Bullae and ulcers are more common with malignant tumors. These injuries can be extensive and are usually difficult to treat.
Prednisolone (corticosteroid is the drug of choice). Pulmonary infiltrates tend to respond quickly. But despite the excellent initial reactions recurrence is common.
Long-term management can be achieved by a variety of drugs but none has proven to be better than corticosteroids. They include indomethacin, colchicine, dapsone, and cyclosporine. They have also used etretinate, clofazimine and pentoxifylline.
If an underlying cause can be identified it should be treated, for example, by resection of solid tumors, treating infections, and discontinuation of causative medication. Successful treatment of underlying illness may promote resolution of Sweet's syndrome and prevent relapses.
Refrences & Links
Tests & Diagnosis
The diagnosis of acute febrile neutrophilic dermatosis (Sweet syndrome) is usually based on histopathologic examination by a qualified dermatopathologist, as the lab findings are commonly nonspecific.
- A complete blood count - Neutrophilia is often present
- Anemia and thrombocytopenia in patients with underlying malignancy is usual occurrence
- Blood count abnormalities should prompt investigation of bone marrow biopsy.
- (ESR) and CRP levels are elevated
- A urinalysis may show proteinuria and / or hematuria.
- Lesions can be cultured for bacteria, fungi, and mycobacteria to rule out infection.
- A chest radiograph should be obtained if the pulmonary symptoms are present
- Sweet's syndrome is the presenting sign of cancer in about two thirds of cases of cancer associated with Sweet syndrome. The presence of ulcerative lesions, oral lesions, abnormal platelet count or anemia should prompt the investigation of an underlying disease.
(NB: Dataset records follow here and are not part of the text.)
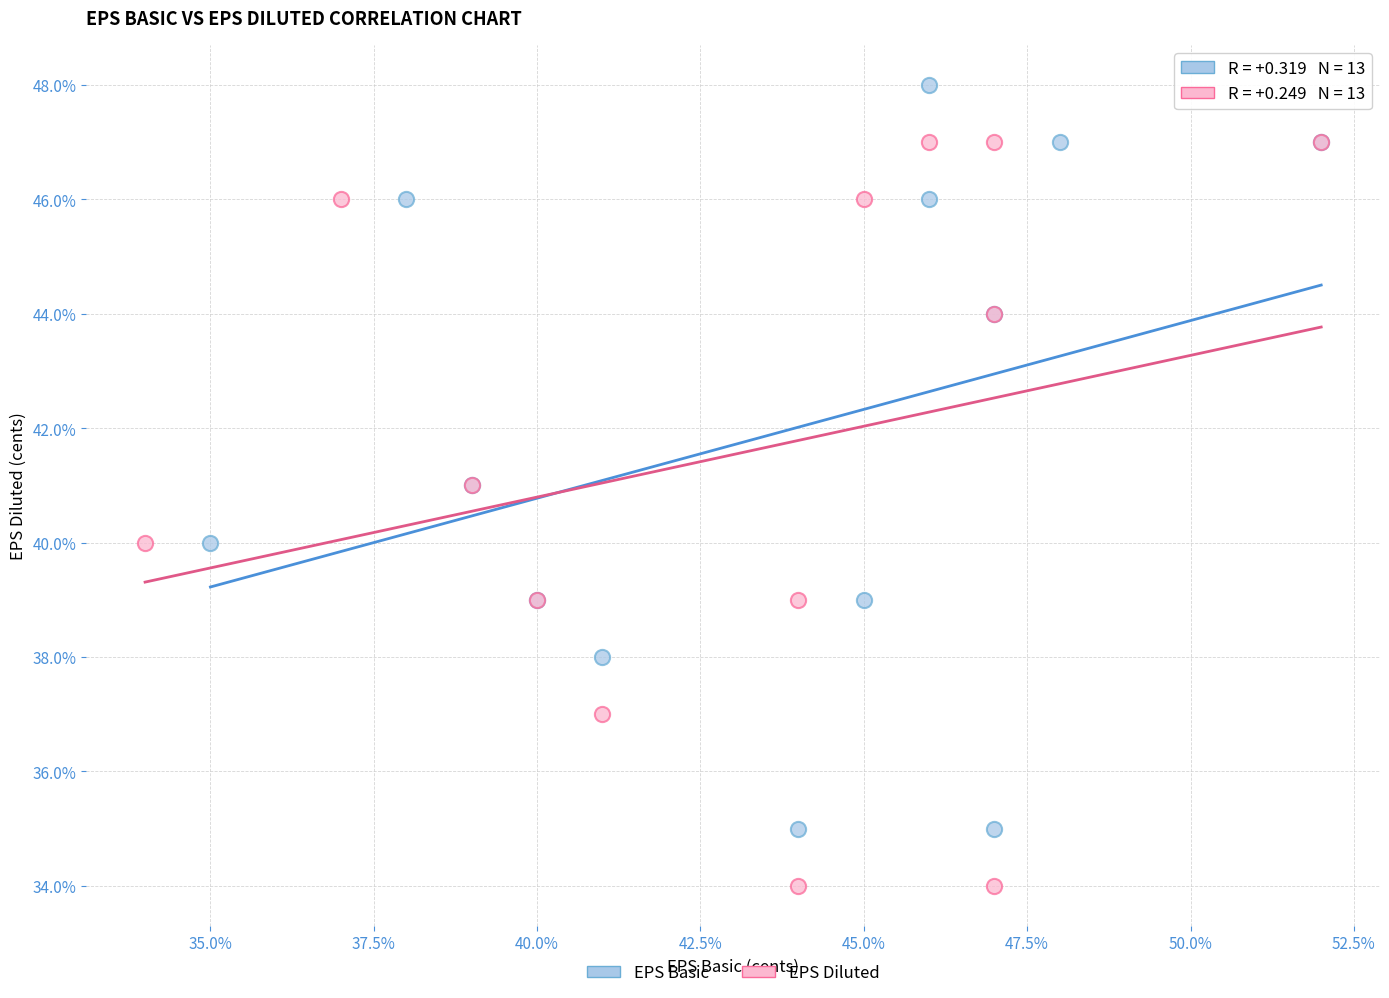

Which series reaches the maximum Y coordinate?

EPS Basic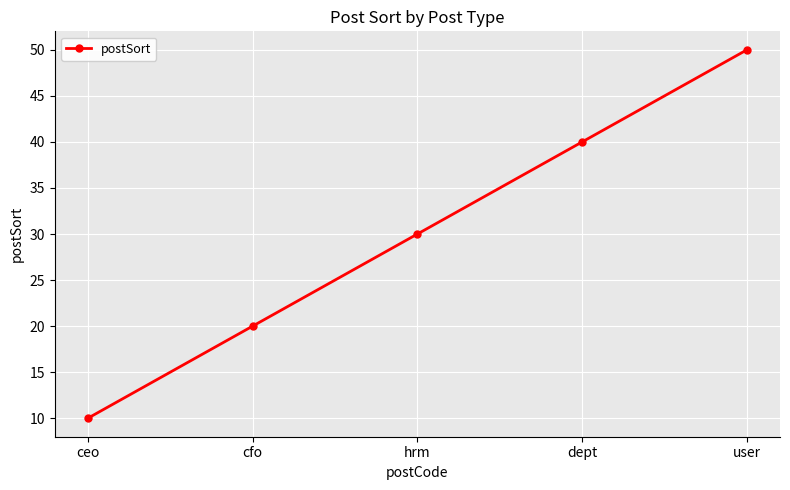

Reading right to left, list all the values displayed in this chart.

user=50	dept=40	hrm=30	cfo=20	ceo=10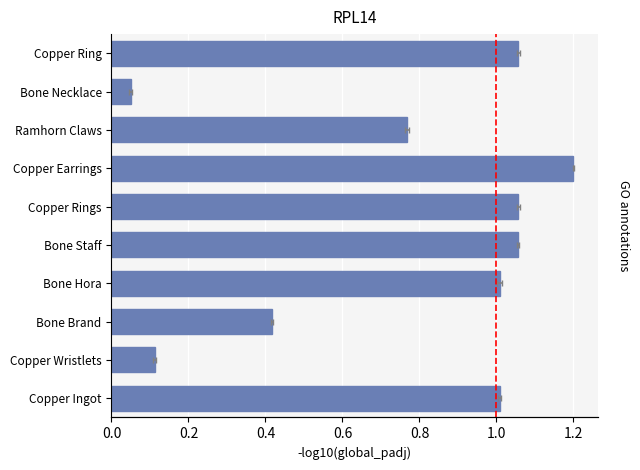

Reading left to right, extract all data points from this chart.

1.1	0.1	0.8	1.2	1.1	1.1	1.0	0.4	0.1	1.0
- 2 - [fluorine-18]-fluoro-2-deoxy-D-glucose (FDG) positron emission tomography (PET) is particularly useful in the assessment of myeloproliferative disorders, but also for the assessment of solid tumors, useful and successful represented the beginning of malignant tumors.
- The skin should be biopsied to confirm the diagnosis of acute febrile neutrophilic dermatosis (Sweet's syndrome).
- Bone marrow aspiration is indicated if the CBC is abnormal and should be considered in all cases of Sweet's syndrome with atypical bullous or ulcerative Sweet syndrome.
- Age appropriate cancer screening and assessment for inflammatory bowel disease to be carried out, if no other cause is found, particularly in patients with ulcerative lesions or bullous.